1.7     SIGNIFICANCE
OF THE STUDY

          Top managers of Manufacturing
Companies usually cut across many disciplines which may not be related to
banking/accounting. Most of the time they are not able to anticipate the evil
of high interest rate occasioned by Banks Credit on their profit as well as
product pricing.

          The study will educate them on the
importance of having a calculating policy with regard to Banks Credit and why
priority should be placed on it.

          In addition, the study will also add
to the body of knowledge in the area of the performance of Manufacturing Sector
via Banks Credit.
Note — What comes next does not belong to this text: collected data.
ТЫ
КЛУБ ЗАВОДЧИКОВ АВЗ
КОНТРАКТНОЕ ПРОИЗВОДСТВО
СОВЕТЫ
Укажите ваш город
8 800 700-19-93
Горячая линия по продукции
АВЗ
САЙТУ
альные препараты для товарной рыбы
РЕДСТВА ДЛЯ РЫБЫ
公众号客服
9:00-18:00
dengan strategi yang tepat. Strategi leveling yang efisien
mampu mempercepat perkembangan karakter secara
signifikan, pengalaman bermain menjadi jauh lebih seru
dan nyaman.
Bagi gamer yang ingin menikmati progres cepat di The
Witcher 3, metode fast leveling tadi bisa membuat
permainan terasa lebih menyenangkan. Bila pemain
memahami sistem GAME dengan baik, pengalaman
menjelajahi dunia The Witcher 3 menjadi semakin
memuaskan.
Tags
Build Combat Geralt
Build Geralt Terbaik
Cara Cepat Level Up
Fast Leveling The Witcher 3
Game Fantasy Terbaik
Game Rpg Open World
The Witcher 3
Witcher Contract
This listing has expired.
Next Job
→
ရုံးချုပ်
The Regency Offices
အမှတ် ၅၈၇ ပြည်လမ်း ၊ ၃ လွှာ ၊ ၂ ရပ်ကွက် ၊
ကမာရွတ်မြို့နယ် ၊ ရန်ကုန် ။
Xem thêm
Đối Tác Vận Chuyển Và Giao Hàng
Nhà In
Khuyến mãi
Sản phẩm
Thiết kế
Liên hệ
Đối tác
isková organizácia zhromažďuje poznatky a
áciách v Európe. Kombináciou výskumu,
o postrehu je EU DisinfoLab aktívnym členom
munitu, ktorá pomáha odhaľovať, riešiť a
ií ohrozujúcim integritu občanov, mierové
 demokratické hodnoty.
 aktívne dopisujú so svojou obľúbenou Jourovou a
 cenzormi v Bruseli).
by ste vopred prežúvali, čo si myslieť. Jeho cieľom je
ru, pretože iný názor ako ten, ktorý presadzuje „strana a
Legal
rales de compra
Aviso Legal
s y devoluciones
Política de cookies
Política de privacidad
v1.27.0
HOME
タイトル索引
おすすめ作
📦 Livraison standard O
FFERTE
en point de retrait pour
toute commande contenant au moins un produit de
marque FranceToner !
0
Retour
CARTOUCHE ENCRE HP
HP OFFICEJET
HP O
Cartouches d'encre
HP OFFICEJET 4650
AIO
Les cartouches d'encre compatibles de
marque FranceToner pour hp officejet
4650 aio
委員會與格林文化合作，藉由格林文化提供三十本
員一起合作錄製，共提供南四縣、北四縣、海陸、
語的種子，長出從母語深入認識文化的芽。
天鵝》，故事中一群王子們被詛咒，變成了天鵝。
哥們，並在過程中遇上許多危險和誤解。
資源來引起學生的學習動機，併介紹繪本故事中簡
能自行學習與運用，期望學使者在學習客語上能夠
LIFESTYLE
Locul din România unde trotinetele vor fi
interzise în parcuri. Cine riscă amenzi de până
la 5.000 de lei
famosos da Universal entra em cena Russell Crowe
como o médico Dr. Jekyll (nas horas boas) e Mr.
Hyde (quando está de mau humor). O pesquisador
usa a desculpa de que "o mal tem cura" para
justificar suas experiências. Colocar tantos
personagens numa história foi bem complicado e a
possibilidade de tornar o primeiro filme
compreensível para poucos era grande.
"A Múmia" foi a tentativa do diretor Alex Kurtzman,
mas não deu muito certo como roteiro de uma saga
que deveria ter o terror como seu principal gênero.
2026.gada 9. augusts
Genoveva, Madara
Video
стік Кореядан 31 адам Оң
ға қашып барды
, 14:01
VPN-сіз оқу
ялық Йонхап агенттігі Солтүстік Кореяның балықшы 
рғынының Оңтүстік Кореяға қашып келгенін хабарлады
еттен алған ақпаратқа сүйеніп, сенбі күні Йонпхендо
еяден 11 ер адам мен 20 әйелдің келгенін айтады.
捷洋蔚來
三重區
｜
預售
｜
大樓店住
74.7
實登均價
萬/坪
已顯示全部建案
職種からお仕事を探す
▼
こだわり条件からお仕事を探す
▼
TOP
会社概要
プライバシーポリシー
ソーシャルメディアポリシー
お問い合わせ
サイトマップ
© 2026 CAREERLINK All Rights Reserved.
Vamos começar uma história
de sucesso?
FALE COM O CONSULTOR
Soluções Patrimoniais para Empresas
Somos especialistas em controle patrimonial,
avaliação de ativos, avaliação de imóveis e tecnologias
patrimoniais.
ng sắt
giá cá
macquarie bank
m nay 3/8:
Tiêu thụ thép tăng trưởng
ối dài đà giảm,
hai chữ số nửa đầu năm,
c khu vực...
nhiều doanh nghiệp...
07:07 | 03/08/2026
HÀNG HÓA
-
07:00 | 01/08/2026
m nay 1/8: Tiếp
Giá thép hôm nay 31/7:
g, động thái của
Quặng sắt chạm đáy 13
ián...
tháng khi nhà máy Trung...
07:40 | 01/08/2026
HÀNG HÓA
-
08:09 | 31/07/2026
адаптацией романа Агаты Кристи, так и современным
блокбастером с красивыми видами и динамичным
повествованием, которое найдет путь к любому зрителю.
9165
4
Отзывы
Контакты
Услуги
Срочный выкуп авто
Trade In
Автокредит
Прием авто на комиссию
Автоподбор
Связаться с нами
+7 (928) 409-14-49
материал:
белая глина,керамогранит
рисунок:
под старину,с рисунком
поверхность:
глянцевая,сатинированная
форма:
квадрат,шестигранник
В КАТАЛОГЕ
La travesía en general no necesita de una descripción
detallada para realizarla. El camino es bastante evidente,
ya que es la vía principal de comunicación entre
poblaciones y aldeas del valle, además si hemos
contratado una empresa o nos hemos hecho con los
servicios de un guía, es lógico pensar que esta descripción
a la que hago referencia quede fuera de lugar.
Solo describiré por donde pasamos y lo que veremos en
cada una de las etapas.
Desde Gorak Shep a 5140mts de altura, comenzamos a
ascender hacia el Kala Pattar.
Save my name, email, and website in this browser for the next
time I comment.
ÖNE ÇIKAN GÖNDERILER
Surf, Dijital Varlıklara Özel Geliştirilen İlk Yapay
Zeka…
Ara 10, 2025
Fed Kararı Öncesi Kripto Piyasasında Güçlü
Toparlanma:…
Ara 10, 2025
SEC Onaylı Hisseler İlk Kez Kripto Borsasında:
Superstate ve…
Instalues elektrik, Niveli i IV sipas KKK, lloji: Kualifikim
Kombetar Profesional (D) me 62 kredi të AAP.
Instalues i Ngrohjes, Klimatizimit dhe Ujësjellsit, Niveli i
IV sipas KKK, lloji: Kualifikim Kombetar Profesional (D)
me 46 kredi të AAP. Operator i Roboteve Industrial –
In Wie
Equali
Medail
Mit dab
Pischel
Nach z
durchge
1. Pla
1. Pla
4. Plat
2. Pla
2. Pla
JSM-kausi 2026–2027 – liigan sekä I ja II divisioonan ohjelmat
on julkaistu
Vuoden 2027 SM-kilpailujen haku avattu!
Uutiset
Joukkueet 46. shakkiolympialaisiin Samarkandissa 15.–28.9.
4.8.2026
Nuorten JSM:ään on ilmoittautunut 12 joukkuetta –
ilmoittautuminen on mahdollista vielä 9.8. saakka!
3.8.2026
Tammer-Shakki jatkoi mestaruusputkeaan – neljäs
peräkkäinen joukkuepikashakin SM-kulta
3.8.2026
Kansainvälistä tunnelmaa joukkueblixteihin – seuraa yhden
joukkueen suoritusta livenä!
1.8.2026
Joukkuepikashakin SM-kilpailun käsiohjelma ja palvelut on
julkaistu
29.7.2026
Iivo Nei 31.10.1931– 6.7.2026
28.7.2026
Above all, the study will be a source of material for future
research on Banks Credit and the performance of Manufacturing Sector.

1.8     DEFINITION
OF TERMS

Below
are terms used in the study which calls for definition:

Bank Lending Rate:
This is the percentage of the borrowed fund a customer must pay in addition to
the actual fund borrowed.

Borrowers’ Capacity:
A term use to denote the range to which fund could be borrowed considering its
repayment strength. Credit standard is some time used to mean one and the same
thing.

Repayment Terms:
These include conditions made available by the lender and which are necessary
in granting credit.

Credit Period:
Durations of which the borrower is expected to make repayment.

Manufacturing Sector:
These are firms engaged in production of commodities. It is sometimes refers to
as manufacturing companies.

Liquidity:
The extent to which assets could be converted to cash enabling it to pay its
debts as they fall due.

1.9     Historical Background of Organization under
Study

Champion Breweries Plc
was incorporated as a private limited liability company on the 31stof
July, 1974 with the same South East Breweries Limited. The company’s name was
changed from South East Breweries Limited to Cross River Breweries Limited and
thereafter to Champion Breweries Limited the later name, Champion Breweries
Limited was changed to champion Breweries Limited was changed to Champion
Breweries PLC on the 1st of September, 1992. On the 24th
of November, 1974, the South Eastern State of Nigeria signed on Humbury
(Technical Partners) for the supply and construction of a turkey Brewery in Uyo
with a capacity of 150,000 hectolitres. The foundation stone of the Brewery was
laid on the 19th March, 1976, the Brewery was officially
commissioned and its products champion Ledger Beer launched with initial
capacity of 150,000 hectolitres per anum

The second expansion,
which incorporated more sophisticated machinery, was completed and put on trial
run in September 1979. The second production line was officially commissioned
on the 11th of December 1979 with enhanced capacity of 500,000
hectolitres per anum.

The same year the
company’s products, “Champion Ledger Beer” and “champ malt” won silver medal
for quality at the 16thword selection for Beer and non-alcoholic
Beverages in Luxemburg.

With the advent of
democracy in Nigeria in May 1999; the government of Akwa Ibom State Investment
and Industrial Promotion Council (AKIIPOC) was charged with the responsibility
to reactivate the company. Pursuant of this mandate, AKIIPOC, in conjunction
with the board of directors of the company, went to the market to solicit for
core investors/technical managers. In the process, Messrs Montgomery Venture
incorporated or panama (with offices in Geneva, Switzerland) was identified and
brought into the company as core investors/technical managers after a
Memorandum of Understanding (MOV) was signed.

Based on the
memorandum, a reactivation committee was set up by the board of the company to
work with the core investors/technical mangers for the revamping of the
company. The reactivation process, which commenced in February, 2000 lasted
about nineteen month. Now, the plant has been revamped and restructured to use
one hundred percent locally sourced raw materials. The Brewery is now July
operational and the capacity is 500,000 hectolitres per anum.

The reactivation
Brewery was officially commissioned on the 23rd of October, 2001.
Champion lager Beer is now in the market and is doing well. Other product of
the company including champ malt has followed.